*Extracted text*
"""
# My bunny Bertie always flops over



## Bertiethebunny123 (Apr 21, 2013)

My lovely bunny Bertie always flops over on his side very suddenly. It's so cute!!
He is meant to be a Rex rabbit, but he looks nothing like one. I think his mum bred with a Rex, and the mum was a wild rabbit. (Or vice verser) 
Bertie looks like a wild rabbit!:brown-bunny

&#128048;


----------



## coco_puffs (Apr 21, 2013)

Coco does this quite a bit too. He could be very active and then CRASH! Usually against a wall. I've heard this is a sign of contentment. Yesterday we caught him sleeping on his side curled up almost in the fetal position, just *passed out* - sweetest thing I ever saw


----------



## whitelop (Apr 21, 2013)

It is a sign of contentment and happiness! You have a happy bunny!


----------



## Ilovemyrabbit (Apr 21, 2013)

Yes, it means he is happy and content. You have a happy Bertie bunny!


----------



## jimsamsmom (Apr 21, 2013)

Rollo does that too, we get a little startled sometimes because he will flop in his cage and it makes a loud thump. We always go running to see if he is ok and there he is all laid out chilling LOL.


----------



## Blue eyes (Apr 21, 2013)

Pictures! Let's see pictures!


----------



## Azerane (Apr 22, 2013)

Gotta love the dead bunny flop, by far one of the cutest things a bunny can do. Bandit tends to curl over on his back a little when he first does it before relaxing onto his side. Love seeing it.


----------



## Noodle (Apr 23, 2013)
"""
*Data for review*
"""
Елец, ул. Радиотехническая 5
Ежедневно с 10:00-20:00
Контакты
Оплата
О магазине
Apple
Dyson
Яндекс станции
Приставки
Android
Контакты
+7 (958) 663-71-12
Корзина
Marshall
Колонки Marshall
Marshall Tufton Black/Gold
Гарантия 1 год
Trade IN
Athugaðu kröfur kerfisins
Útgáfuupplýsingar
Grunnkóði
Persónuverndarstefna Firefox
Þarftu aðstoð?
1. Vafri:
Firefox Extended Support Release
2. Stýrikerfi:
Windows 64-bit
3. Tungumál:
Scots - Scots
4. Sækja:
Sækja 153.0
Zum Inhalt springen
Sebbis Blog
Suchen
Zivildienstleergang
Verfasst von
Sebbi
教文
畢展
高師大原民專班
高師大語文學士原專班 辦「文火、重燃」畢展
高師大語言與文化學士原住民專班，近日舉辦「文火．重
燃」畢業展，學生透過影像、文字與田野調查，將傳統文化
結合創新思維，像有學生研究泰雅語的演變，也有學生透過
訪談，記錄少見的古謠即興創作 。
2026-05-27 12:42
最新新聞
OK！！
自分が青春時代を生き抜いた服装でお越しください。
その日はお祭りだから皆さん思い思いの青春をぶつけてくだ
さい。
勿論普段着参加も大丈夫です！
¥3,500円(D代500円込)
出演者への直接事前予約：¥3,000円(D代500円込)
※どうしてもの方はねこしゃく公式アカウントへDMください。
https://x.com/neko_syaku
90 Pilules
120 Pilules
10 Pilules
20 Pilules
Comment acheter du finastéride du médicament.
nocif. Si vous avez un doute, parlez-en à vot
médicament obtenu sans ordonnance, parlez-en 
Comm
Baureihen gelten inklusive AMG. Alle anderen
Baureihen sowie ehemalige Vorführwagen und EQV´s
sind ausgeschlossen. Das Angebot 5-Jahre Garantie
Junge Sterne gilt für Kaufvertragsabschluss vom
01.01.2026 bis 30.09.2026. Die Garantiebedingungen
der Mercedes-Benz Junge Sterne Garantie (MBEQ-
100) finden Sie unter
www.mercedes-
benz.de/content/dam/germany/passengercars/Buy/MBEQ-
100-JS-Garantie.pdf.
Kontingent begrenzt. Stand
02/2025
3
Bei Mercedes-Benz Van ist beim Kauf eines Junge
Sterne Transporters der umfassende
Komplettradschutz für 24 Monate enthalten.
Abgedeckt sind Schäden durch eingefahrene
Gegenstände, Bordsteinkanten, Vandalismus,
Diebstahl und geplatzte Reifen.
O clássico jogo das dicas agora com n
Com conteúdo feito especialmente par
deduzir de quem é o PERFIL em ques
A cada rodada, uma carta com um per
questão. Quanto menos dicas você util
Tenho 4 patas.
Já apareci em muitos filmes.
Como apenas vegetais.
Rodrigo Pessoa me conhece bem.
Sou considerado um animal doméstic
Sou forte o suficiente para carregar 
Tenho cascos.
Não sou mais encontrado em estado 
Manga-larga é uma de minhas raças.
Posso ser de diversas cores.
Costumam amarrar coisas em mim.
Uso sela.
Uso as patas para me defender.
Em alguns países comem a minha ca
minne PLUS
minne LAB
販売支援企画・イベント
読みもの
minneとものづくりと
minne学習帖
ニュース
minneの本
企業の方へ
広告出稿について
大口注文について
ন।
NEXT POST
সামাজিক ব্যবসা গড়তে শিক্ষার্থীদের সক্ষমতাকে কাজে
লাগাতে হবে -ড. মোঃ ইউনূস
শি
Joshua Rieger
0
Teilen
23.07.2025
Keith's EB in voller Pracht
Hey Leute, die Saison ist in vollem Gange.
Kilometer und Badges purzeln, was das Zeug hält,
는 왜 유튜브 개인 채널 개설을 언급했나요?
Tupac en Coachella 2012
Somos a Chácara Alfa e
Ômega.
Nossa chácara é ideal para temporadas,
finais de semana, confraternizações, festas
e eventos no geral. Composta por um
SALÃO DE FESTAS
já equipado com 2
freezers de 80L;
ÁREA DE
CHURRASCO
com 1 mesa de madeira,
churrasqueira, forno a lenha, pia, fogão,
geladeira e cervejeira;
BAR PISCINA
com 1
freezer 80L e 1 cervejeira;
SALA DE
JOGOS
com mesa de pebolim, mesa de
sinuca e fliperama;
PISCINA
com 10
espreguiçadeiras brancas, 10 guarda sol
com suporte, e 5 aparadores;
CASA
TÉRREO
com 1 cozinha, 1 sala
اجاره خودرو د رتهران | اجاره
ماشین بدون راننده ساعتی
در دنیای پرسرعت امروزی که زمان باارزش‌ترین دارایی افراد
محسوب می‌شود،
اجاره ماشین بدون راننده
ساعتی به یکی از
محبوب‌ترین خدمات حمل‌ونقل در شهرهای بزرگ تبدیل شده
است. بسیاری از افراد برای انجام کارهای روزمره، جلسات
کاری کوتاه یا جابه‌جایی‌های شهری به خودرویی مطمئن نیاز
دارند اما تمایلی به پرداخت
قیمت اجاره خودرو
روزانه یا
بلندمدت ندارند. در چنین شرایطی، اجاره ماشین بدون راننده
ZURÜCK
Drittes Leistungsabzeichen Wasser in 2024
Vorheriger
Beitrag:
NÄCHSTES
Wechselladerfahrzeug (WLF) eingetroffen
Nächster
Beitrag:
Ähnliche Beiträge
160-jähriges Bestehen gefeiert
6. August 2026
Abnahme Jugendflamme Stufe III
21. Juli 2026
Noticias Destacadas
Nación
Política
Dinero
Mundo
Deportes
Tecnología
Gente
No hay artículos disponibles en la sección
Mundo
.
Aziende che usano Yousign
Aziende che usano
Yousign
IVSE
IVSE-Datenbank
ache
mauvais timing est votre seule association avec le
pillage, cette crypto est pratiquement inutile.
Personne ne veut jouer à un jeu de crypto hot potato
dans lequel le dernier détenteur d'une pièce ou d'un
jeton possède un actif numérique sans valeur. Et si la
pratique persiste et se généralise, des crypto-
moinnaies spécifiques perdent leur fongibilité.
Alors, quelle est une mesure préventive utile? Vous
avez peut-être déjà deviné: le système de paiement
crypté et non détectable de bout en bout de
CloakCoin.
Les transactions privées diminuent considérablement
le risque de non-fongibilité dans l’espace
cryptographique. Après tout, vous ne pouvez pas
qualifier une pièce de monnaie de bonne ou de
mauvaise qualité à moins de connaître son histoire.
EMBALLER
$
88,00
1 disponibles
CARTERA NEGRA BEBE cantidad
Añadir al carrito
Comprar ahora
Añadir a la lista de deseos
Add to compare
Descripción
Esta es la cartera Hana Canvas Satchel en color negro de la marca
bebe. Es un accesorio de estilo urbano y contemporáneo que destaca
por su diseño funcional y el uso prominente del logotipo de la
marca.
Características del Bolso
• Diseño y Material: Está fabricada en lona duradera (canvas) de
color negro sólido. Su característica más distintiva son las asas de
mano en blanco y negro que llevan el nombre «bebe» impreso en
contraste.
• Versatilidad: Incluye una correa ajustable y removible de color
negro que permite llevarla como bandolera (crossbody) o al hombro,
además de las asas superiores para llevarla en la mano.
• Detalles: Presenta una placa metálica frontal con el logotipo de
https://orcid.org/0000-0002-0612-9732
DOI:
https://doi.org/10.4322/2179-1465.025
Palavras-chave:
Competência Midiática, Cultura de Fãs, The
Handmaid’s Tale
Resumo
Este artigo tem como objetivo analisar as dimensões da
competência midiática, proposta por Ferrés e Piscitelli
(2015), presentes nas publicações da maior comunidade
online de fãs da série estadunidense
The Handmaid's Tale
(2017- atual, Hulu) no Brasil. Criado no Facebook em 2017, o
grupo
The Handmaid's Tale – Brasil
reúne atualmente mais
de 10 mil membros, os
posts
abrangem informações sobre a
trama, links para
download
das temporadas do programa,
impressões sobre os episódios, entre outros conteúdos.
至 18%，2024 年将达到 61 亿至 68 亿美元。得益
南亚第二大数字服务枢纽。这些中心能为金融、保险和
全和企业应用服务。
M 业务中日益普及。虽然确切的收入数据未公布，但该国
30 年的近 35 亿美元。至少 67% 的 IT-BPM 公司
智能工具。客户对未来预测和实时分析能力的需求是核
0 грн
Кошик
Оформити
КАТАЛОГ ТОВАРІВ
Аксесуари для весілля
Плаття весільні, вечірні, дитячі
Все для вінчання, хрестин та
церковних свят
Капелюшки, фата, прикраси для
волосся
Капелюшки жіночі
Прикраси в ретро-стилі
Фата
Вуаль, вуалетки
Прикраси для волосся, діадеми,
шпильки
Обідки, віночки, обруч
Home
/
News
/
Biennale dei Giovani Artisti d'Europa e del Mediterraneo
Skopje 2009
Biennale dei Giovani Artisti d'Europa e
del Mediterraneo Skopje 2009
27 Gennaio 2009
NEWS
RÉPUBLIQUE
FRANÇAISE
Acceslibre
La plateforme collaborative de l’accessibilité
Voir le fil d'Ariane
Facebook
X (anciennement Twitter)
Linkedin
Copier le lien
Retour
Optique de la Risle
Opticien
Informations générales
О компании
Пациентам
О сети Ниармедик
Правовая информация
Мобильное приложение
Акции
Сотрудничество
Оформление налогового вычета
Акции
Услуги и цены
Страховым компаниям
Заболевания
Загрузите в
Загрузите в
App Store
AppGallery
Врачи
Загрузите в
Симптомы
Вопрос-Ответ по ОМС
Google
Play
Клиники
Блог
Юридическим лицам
"""
*What is being asked*
Reproduce the full forum thread about Bertie the bunny flopping over, word for word, from its title line to its final line.

*Completed task*
# My bunny Bertie always flops over



## Bertiethebunny123 (Apr 21, 2013)

My lovely bunny Bertie always flops over on his side very suddenly. It's so cute!!
He is meant to be a Rex rabbit, but he looks nothing like one. I think his mum bred with a Rex, and the mum was a wild rabbit. (Or vice verser) 
Bertie looks like a wild rabbit!:brown-bunny

&#128048;


----------



## coco_puffs (Apr 21, 2013)

Coco does this quite a bit too. He could be very active and then CRASH! Usually against a wall. I've heard this is a sign of contentment. Yesterday we caught him sleeping on his side curled up almost in the fetal position, just *passed out* - sweetest thing I ever saw


----------



## whitelop (Apr 21, 2013)

It is a sign of contentment and happiness! You have a happy bunny!


----------



## Ilovemyrabbit (Apr 21, 2013)

Yes, it means he is happy and content. You have a happy Bertie bunny!


----------



## jimsamsmom (Apr 21, 2013)

Rollo does that too, we get a little startled sometimes because he will flop in his cage and it makes a loud thump. We always go running to see if he is ok and there he is all laid out chilling LOL.


----------



## Blue eyes (Apr 21, 2013)

Pictures! Let's see pictures!


----------



## Azerane (Apr 22, 2013)

Gotta love the dead bunny flop, by far one of the cutest things a bunny can do. Bandit tends to curl over on his back a little when he first does it before relaxing onto his side. Love seeing it.


----------



## Noodle (Apr 23, 2013)